**Text passage:**
╭──

Supreme Court of New York, First Department
February 18, 2014
Public Administrator of Bronx County, etc., Plaintiff-Respondent,
485 East 188th Street Realty Corp., et al., Defendants-Appellants. [And A Third-Party Action] T.C. Dunham Paint Company, Inc., Second Third-Party Plaintiff-Appellant, Appula Management Corp., Second Third-Party Defendant-Appellant. New Palace Painters Supply Co., Inc., Third Third-Party Plaintiff-Appellant, Appula Management Corp., Third Third-Party Defendant-Appellant. Public Administrator of Bronx County, etc., Plaintiff, 485 East 188th Street Realty Corp., et al., Defendants, 485 East 188th Street Realty Corp., Third-Party Plaintiff-Appellant, Appula Management Corp., Third-Party Defendant-Respondent. [And Other Third-Party Actions] Defendant/third-party plaintiff 485 East 188th Street Realty Corp., appeals from an order of the Supreme Court, Bronx County (Alison Y. Tuitt, J.), entered on or about April 19, 2010, which, to the extent appealed from as limited by the brief, sua sponte dismissed said party's third-party complaint. Defendant/third-party plaintiff 485 East 188th Street Realty Corp., defendant/third third-party plaintiff New Palace Painters Supply Co., Inc., defendant/second third-party plaintiff T.C. Dunham Paint Company, Inc., and second third-party/third third-party defendant Appula Management Corp., appeal from an order of the same court and Justice, entered June 13, 2012, which, to the extent appealed from as limited by the briefs, denied defendant New Palace Painters Supply Co., Inc.'s motion for summary judgment dismissing as against it the causes of action for negligence and strict liability based on failure to warn, denied defendant T.C. Dunham Paint Company, Inc.'s motion for summary judgment dismissing as against it the causes of action for negligence, failure to warn, and defective condition, and denied as having previously been granted 485 East's motion to dismiss all cross claims against it by Dunham and third-party defendant Appula Management Corp. Smith Mazure Director Wilkins Young & Yagerman, P.C., New York (Louise M. Cherkis of counsel), for 485 East 188th Street Realty Corp., appellant.
Rosenbaum & Taylor, P.C., White Plains (Dara L. Rosenbaum of counsel), for New Palace Painters Supply Co., Inc., appellant.
Thomas Torto, New York (Jason Levine of counsel), for T.C. Dunham Paint Company, Inc., appellant.

╰──

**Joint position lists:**
╭──

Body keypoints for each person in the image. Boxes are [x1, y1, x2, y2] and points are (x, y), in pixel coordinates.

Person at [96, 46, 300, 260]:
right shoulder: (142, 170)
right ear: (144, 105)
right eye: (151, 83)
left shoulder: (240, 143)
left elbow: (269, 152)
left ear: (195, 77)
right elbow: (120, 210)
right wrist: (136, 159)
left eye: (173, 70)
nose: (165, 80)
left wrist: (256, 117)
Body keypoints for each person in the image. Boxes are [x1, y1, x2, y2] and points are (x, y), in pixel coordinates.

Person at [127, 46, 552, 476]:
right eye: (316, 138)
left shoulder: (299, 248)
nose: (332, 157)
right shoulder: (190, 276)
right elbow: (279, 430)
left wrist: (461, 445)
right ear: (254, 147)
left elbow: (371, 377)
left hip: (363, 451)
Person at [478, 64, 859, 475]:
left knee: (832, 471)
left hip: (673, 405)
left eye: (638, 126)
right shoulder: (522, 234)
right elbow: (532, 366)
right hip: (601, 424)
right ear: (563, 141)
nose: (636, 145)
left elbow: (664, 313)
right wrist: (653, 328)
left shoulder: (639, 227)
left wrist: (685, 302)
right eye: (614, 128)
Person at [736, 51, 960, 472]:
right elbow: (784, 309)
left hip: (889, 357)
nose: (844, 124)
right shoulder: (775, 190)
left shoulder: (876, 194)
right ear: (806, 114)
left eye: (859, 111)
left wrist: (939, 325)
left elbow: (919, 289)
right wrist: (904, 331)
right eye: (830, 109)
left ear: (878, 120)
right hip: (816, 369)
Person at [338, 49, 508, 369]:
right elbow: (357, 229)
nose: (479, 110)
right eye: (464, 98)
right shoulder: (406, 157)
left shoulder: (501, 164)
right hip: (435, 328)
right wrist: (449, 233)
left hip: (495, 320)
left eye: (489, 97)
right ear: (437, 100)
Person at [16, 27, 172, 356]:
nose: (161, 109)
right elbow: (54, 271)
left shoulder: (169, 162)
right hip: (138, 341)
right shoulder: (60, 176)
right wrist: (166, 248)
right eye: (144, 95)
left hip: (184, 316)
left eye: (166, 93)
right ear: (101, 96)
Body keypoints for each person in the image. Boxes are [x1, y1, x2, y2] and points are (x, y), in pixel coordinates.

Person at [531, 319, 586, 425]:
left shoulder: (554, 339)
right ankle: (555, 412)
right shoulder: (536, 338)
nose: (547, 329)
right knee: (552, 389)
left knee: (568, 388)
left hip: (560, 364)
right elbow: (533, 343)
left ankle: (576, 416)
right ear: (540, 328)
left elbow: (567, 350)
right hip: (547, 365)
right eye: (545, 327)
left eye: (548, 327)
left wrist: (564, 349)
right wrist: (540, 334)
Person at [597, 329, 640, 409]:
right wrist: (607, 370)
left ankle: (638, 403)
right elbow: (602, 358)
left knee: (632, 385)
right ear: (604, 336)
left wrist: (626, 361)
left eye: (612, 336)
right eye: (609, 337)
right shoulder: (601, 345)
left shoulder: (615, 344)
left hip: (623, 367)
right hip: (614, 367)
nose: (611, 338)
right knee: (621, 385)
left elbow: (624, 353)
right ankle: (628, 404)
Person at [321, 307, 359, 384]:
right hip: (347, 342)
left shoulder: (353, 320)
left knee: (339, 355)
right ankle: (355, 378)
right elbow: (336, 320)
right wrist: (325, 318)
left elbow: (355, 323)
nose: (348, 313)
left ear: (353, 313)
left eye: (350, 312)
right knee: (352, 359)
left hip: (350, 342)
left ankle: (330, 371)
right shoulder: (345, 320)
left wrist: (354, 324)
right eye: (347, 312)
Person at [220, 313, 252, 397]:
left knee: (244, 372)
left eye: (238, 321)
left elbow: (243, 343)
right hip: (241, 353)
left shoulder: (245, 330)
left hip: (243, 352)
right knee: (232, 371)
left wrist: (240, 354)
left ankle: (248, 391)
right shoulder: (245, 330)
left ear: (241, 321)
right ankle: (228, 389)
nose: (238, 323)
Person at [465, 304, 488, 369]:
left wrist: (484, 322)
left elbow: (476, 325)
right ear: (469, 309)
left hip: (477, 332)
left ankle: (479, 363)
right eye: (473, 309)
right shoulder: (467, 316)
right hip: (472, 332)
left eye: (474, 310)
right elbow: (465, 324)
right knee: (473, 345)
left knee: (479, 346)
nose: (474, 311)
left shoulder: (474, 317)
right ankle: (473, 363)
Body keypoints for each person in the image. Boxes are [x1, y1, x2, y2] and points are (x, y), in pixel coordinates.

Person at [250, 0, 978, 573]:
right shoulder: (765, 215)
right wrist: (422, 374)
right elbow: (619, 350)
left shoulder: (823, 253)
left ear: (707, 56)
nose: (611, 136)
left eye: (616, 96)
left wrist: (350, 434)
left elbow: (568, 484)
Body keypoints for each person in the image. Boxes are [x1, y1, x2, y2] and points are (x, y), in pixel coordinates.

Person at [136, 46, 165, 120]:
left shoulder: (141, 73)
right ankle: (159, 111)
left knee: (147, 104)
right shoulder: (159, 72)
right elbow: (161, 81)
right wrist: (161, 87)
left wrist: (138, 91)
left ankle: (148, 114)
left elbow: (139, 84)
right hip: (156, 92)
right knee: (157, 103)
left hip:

╰──

**Work task A:** From the appeal text above the data, reproduce word for word the passage running from "Rosenbaum & Taylor, P.C., White" up to and including "Company, Inc., appellant.".
**Work task B:** Proceed with the appeal text, picking up right after its last line.

**Task output A:**
Rosenbaum & Taylor, P.C., White Plains (Dara L. Rosenbaum of counsel), for New Palace Painters Supply Co., Inc., appellant.
Thomas Torto, New York (Jason Levine of counsel), for T.C. Dunham Paint Company, Inc., appellant.

**Task output B:**
Linda A. Stark, New York, for Appula Management Corp., appellant. Law Offices of Marc A. Seedorf, Bronx (Marc A. Seedorf of counsel), for respondent.
Peter Tom, J.P. David Friedman Rolando T. Acosta Karla Moskowitz Judith J. Gische, JJ.
This personal injury and wrongful death action arises from a flash fire in which Ferrel Carino, a/k/a Jose Carino, was severely burned; he subsequently passed away. Carino's estate is represented in this case by the Public Administrator.
On July 26, 2006, while Carino was supervising a work crew refinishing wood floors in apartment 1A at a building owned by defendant 485 East 188th Street Realty Corp. (485 East), the products they were applying suddenly ignited. Carino was seriously burned in the fire and passed away only weeks later. Carino was employed by Appula Management Corp., which was defendant 485 East's residential property management company. The work crew included Victor Marache, who brought separate actions for his own injuries, and Danny Carino. Vito Mangiaelli was the sole owner and officer of both 485 East and Appula. He hired the work crew to rehabilitate empty apartments on behalf of the owner. The crew was responsible for all the rehabilitation work, which at times included refinishing the wood floors. Mangiaelli generally oversaw the floor refinishing work, even though he was a two to five minute drive away when the fire erupted. Mangiaelli testified at his deposition that after a fire occurred during another floor refinishing project only months before this fire, he decided to "babysit" the crew for a time. Mangiaelli's brother, Angelo, was the foreman, and he purchased the floor finishing products used by the crew from defendant New Palace Painters Supply Co., Inc.
The accident occurred as the crew began the process of sealing newly sanded floors in apartment 1A. Marache was responsible for moving the buckets of sealer and polyurethane from place to place within the work site, while Jose Carino applied the substance to the floors. The sealer was applied first and allowed to dry for an hour before the polyurethane was applied. As Carino completed the polyurethane application, a fire erupted near the entrance to the apartment.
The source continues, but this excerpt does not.